Required work:
Below are the entries. Set down exactly the line containing "left ear: (221, 151)" and each line after it.

[Body or hand keypoint data]
:::

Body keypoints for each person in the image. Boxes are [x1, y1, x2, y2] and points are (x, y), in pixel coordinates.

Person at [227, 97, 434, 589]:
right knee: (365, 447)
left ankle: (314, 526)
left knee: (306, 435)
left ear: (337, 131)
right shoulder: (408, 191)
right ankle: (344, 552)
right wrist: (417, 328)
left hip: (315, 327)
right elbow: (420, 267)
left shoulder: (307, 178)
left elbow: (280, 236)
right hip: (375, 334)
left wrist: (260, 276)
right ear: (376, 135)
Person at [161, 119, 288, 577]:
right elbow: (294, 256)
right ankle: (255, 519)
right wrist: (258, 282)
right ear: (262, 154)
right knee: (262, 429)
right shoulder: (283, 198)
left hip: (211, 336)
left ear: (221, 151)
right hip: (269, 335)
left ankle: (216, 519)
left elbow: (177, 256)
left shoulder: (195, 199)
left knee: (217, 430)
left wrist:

:::

Answer for this exercise:
left ear: (221, 151)
right hip: (269, 335)
left ankle: (216, 519)
left elbow: (177, 256)
left shoulder: (195, 199)
left knee: (217, 430)
left wrist:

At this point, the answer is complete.